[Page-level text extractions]

◆ ◆ ◆ ◆ ◆

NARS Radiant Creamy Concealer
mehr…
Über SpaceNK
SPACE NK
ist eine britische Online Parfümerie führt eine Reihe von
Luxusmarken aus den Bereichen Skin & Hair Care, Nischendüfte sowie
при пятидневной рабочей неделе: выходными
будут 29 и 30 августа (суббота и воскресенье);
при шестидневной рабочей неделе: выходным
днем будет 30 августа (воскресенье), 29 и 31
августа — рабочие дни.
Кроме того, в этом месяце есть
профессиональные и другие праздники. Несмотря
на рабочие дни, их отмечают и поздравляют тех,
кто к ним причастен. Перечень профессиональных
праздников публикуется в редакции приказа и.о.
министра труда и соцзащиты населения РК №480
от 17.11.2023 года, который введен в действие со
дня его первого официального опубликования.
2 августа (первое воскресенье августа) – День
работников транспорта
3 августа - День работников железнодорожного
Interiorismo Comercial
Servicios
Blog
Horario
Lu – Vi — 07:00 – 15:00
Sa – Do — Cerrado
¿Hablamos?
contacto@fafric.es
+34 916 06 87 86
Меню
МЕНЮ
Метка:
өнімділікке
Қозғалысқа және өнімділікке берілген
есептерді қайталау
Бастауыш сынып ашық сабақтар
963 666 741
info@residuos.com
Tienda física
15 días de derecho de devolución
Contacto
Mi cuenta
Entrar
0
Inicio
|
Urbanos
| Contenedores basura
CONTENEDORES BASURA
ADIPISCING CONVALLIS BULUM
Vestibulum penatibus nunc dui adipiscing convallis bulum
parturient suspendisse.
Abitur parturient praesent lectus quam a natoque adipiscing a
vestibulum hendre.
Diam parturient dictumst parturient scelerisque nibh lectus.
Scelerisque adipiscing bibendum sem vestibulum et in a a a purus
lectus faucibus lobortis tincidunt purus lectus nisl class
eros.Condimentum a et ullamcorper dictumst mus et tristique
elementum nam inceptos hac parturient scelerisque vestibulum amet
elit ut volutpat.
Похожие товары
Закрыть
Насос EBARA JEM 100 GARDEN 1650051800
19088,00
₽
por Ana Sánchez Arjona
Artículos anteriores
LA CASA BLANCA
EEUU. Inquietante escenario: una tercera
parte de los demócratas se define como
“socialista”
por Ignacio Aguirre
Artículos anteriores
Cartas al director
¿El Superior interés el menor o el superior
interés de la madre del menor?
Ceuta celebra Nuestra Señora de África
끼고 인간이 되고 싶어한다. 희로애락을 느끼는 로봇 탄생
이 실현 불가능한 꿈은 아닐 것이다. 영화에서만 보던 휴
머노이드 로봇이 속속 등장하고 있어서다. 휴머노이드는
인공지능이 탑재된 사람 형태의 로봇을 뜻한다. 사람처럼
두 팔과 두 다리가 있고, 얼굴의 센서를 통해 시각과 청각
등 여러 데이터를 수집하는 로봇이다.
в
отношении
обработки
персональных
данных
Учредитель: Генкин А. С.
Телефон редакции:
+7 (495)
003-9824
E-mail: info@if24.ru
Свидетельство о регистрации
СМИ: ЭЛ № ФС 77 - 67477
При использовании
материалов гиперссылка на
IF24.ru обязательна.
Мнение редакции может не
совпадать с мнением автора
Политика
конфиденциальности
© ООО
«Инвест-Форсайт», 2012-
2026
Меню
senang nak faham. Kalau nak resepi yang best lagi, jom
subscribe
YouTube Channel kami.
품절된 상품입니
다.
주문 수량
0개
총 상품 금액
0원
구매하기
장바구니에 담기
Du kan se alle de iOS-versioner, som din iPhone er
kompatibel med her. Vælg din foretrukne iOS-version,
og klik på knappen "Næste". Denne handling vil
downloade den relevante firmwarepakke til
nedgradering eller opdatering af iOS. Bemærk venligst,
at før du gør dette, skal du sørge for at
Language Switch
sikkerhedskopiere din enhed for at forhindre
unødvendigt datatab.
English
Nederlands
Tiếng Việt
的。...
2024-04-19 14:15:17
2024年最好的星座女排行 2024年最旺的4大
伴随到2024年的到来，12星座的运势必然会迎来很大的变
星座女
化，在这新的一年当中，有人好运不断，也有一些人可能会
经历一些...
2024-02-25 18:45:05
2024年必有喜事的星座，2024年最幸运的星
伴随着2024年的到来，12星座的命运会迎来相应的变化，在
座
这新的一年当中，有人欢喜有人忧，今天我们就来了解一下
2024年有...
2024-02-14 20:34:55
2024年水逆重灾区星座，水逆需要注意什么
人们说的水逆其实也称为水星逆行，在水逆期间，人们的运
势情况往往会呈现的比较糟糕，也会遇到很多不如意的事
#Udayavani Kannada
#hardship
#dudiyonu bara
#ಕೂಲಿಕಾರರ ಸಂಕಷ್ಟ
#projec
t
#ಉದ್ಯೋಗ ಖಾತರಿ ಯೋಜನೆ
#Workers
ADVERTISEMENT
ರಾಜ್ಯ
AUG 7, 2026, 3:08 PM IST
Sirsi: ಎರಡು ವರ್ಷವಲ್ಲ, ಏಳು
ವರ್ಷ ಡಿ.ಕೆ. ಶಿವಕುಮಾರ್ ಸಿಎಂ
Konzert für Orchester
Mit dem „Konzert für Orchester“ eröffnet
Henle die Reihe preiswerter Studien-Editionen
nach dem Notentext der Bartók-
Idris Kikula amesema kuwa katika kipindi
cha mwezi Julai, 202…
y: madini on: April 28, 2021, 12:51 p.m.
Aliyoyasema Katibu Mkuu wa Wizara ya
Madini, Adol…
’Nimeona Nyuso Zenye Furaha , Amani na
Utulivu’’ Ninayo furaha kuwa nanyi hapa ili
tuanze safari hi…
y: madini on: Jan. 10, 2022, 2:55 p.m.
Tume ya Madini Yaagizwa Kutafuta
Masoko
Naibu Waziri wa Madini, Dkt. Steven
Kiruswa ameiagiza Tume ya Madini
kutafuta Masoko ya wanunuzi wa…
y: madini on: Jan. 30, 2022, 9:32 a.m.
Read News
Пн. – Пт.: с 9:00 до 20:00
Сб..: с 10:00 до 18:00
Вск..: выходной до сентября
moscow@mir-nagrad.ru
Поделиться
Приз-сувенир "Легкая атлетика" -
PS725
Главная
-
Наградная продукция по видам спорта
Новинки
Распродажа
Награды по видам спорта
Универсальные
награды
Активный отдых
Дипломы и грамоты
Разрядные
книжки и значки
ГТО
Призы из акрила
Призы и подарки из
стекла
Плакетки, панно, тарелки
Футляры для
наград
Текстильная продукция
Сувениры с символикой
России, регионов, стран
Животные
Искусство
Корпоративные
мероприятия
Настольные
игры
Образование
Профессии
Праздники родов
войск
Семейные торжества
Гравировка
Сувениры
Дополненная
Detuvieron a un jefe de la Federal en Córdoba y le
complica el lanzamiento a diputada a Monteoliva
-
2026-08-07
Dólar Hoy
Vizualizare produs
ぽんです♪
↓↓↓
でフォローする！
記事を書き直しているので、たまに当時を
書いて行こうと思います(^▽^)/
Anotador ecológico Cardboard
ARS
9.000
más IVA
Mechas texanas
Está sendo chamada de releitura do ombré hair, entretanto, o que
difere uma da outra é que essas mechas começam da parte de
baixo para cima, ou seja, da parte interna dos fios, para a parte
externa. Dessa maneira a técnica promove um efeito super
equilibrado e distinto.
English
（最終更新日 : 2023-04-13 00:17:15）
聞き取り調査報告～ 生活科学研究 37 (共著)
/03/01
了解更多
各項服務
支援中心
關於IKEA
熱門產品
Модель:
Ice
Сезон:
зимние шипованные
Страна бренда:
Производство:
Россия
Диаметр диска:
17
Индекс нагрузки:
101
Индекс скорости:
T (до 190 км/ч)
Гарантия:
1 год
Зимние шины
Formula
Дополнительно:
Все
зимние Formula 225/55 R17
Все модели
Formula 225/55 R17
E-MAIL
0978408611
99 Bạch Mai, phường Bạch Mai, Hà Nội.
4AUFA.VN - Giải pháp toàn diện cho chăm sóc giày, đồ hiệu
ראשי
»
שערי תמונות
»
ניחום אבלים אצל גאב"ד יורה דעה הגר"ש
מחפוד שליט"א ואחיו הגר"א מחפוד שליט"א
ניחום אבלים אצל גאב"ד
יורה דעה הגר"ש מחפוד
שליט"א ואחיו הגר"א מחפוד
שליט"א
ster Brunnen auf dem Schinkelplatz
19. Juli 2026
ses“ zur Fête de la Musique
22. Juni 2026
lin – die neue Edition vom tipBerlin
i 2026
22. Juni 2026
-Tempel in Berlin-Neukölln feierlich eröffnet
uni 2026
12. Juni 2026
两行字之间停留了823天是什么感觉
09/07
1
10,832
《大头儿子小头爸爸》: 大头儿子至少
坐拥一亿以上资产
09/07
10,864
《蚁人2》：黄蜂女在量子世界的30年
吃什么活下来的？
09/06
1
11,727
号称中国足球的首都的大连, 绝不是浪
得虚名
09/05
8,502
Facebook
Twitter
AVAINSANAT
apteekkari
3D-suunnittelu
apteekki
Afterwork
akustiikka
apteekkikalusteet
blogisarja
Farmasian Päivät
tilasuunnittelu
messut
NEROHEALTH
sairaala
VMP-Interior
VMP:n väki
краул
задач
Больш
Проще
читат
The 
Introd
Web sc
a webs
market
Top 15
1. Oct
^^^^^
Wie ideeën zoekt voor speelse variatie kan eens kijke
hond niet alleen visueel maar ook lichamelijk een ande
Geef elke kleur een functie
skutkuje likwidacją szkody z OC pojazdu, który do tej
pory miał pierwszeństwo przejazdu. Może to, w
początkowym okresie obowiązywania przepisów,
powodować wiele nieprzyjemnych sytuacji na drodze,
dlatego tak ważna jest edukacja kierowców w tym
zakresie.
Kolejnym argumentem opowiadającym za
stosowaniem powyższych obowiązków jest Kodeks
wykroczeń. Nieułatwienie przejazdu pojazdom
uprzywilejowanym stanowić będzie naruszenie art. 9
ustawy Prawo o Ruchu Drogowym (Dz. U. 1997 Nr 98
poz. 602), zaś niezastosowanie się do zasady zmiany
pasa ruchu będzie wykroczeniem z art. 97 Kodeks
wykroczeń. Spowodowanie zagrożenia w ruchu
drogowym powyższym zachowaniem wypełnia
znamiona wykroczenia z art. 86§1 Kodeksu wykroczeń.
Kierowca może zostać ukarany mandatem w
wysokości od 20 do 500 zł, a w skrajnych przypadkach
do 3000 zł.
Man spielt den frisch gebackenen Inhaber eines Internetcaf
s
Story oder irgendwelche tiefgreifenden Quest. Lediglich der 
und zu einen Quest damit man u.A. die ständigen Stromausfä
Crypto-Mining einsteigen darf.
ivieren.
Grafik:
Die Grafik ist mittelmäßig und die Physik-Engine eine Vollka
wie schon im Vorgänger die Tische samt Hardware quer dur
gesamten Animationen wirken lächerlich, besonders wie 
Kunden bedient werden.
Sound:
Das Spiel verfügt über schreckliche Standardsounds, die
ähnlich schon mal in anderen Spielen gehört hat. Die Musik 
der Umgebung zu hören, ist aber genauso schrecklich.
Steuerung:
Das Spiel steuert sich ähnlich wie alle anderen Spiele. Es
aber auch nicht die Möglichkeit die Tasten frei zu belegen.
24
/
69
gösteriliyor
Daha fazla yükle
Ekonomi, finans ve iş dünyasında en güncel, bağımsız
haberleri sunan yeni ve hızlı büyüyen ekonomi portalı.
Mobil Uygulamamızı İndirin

◆ ◆ ◆ ◆ ◆

● **THE TASK**: In the entries above, find each line containing the string "jest" and copy it.

● **ANSWER TO THIS PROBLEM**:
dlatego tak ważna jest edukacja kierowców w tym
stosowaniem powyższych obowiązków jest Kodeks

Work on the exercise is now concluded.